Sebagian ABK WNI di Kapal China Belum Terima Gaji Sama-Sekali, Harus Kerja 18 Jam Per Hari

"Informasi lain yang saya peroleh dari mereka adalah mengenai jam kerja yang tidak manusiawi. Rata-rata mereka mengalami kerja lebih dari 18 jam per h

MBC/Screengrab from YouTube
Sebuah tangkapan layar dari video yang dipublikasikan media Korea Selatan MBC memperlihatkan, seorang awak kapal tengah menggoyang sesuatu seperti dupa di depan kotak yang sudah dibungkus kain berwarna oranye. Disebutkan bahwa kotak tersebut merupakan jenazah ABK asal Indonesia yang dibuang ke tengah laut oleh kapal asal China. 

Laporan Wartawan Tribunnews.com, Gita Irawan

TRIBUNSUMSEL.COM, JAKARTA - Mengungkapkan sebagian dari 14 ABK WNI selama bekerja di kapal ikan milik perusahaan Republik Rakyat Tiongkok (RRT) belum menerima gaji sama sekali, Menteri Luar Negeri Republik Indonesia Retno Marsudi. 

Setelah pada hari ini, Minggu (10/5/2020) bertemu langsung dengan 14 ABK WNI, informasi tersebut didapatkan Retno Marsudi. 

Selain itu ia juga mendapati bahwa rata-rata para ABK WNI harus bekerja dengan jam kerja yang tidak manusiawi yakni 18 jam per hari.

"Informasi lain yang saya peroleh dari mereka adalah mengenai jam kerja yang tidak manusiawi. Rata-rata mereka mengalami kerja lebih dari 18 jam per hari," kata Retno.

Retno mengatakan keterangan para ABK ini sangat bermanfaat untuk dicocokan dengan informasi-informasi yang telah lebih dahulu kita terima.

Menurutnya terdapat banyak informasi yang terkonfirmasi, namun terdapat pula informasi baru yang dapat melengkapi informasi awal yang telah kita terima.

"Dapat juga saya sampaikan bahwa sebelum bertemu dengan para ABK saya juga telah bertemu dengan penyidik Bareskrim yang sedang mendalami kasus ini.
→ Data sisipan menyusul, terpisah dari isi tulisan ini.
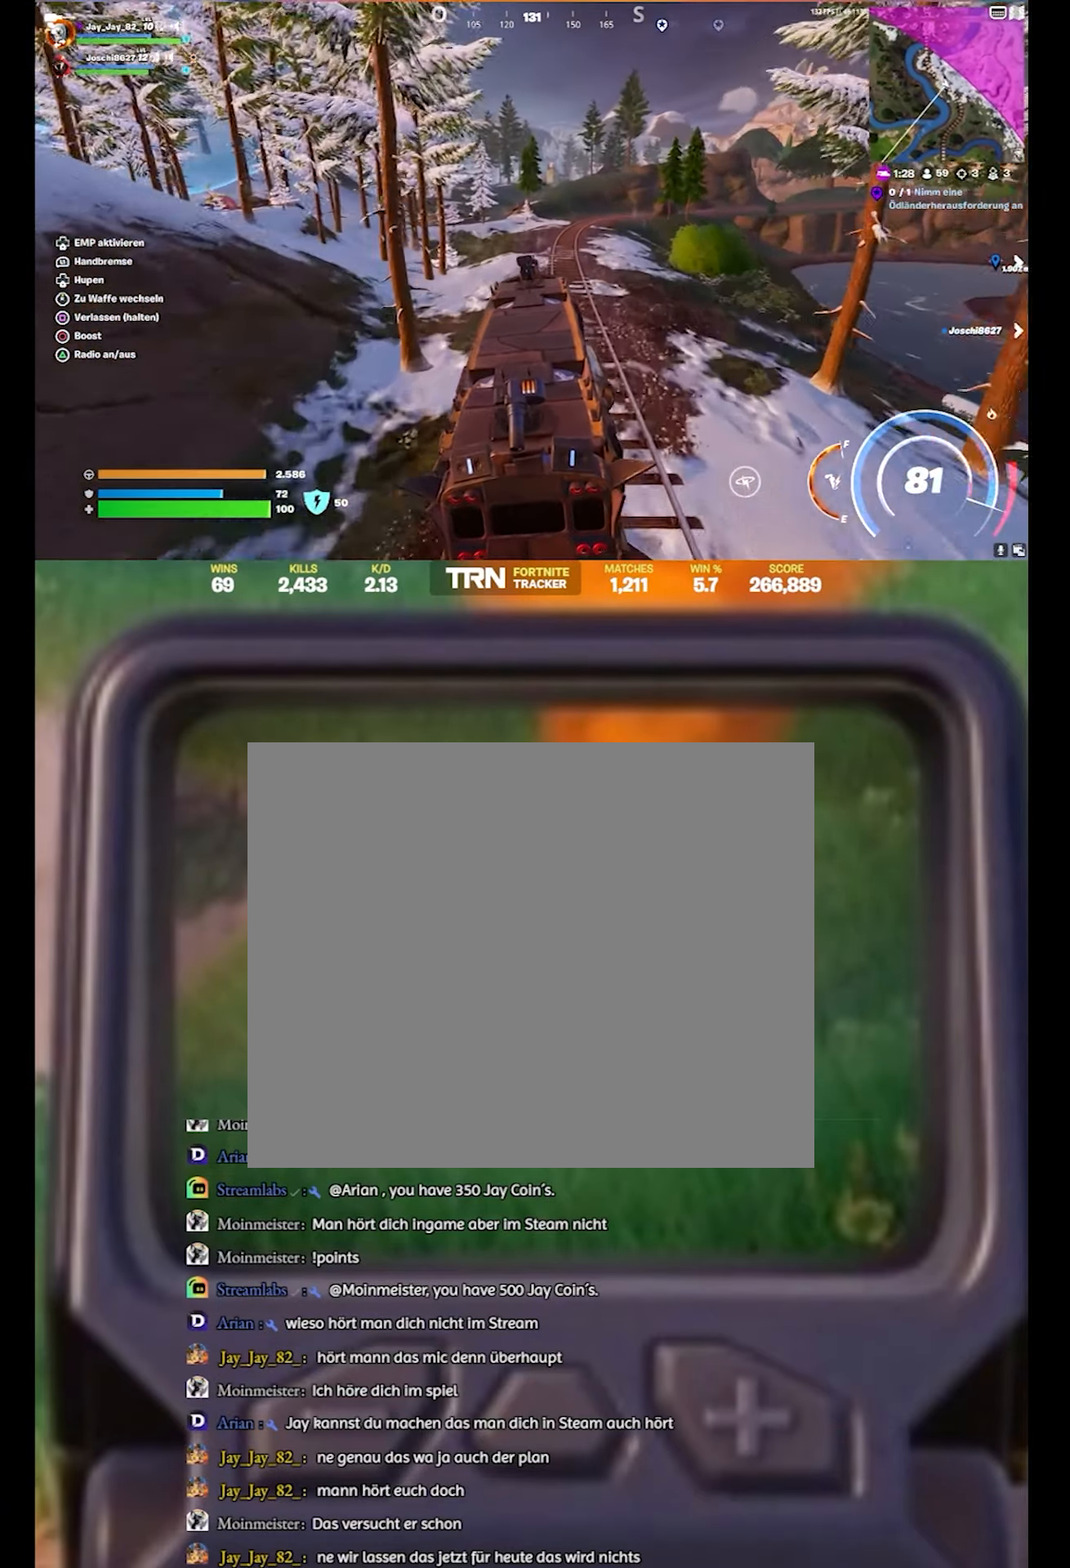
{"buttons": ["R2"], "left_stick": "up", "right_stick": "center", "events": []}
Tentunya penelusuran tidak saja akan diambil dari keterangan para ABK namun juga dari pihak-pihak lain yang terkait," kata Retno.

Sebelumnya mencuat kabar adanya kasus dugaan Tindak Pidana Perdagangan Orang terhadap WNI yang bekerja di kapal perusahaan RRT.

Kemenlu membenarkan terdapat tiga ABK WNI yang meninggal dunia di atas kapal laut berbendera RRT dan jenazahnya telah dilarung ke laut (burial at sea).

Mereka di antaranya almarhum AR yang bekerja di kapal Long Xing 608.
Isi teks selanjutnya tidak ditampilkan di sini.